== What you are asked to do ==
Transcribe every entry word for word, but drop the pictures.
═══ Data to process ═══
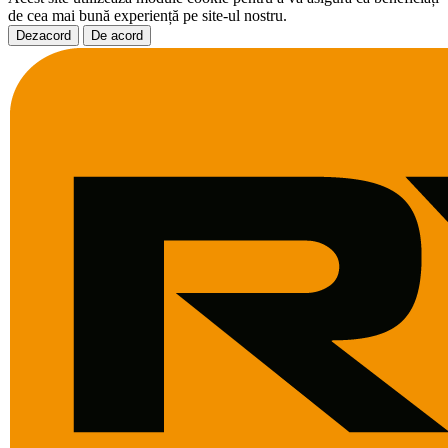
de cea mai bună experiență pe site-ul nostru.
Dezacord
De acord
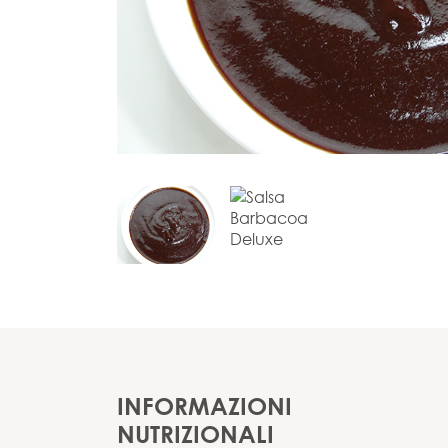
INFORMAZIONI
NUTRIZIONALI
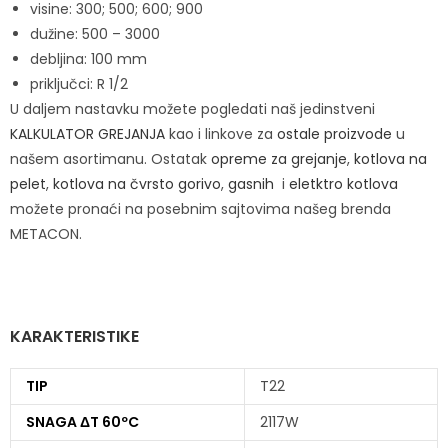
visine: 300; 500; 600; 900
dužine: 500 – 3000
debljina: 100 mm
priključci: R 1/2
U daljem nastavku možete pogledati naš jedinstveni
KALKULATOR GREJANJA
kao i linkove za
ostale proizvode
u
našem asortimanu. Ostatak
opreme za grejanje
,
kotlova na
pelet
,
kotlova na čvrsto gorivo
,
gasnih
i
eletktro kotlova
možete pronaći na posebnim sajtovima našeg brenda
METACON.
KARAKTERISTIKE
TIP
T22
SNAGA ΔT 60ºC
2117W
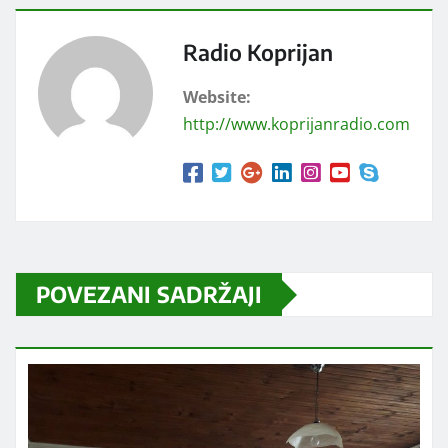
Radio Koprijan
Website:
http://www.koprijanradio.com
POVEZANI SADRŽAJI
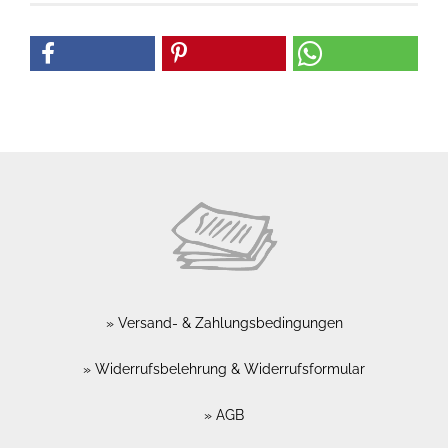
Versand- & Zahlungsbedingungen
Widerrufsbelehrung & Widerrufsformular
AGB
═══
== Exercise output ==
de cea mai bună experiență pe site-ul nostru.
Dezacord
De acord
INFORMAZIONI
NUTRIZIONALI
visine: 300; 500; 600; 900
dužine: 500 – 3000
debljina: 100 mm
priključci: R 1/2
U daljem nastavku možete pogledati naš jedinstveni
KALKULATOR GREJANJA
kao i linkove za
ostale proizvode
u
našem asortimanu. Ostatak
opreme za grejanje
,
kotlova na
pelet
,
kotlova na čvrsto gorivo
,
gasnih
i
eletktro kotlova
možete pronaći na posebnim sajtovima našeg brenda
METACON.
KARAKTERISTIKE
TIP
T22
SNAGA ΔT 60ºC
2117W
Radio Koprijan
Website:
http://www.koprijanradio.com
POVEZANI SADRŽAJI
Versand- & Zahlungsbedingungen
Widerrufsbelehrung & Widerrufsformular
AGB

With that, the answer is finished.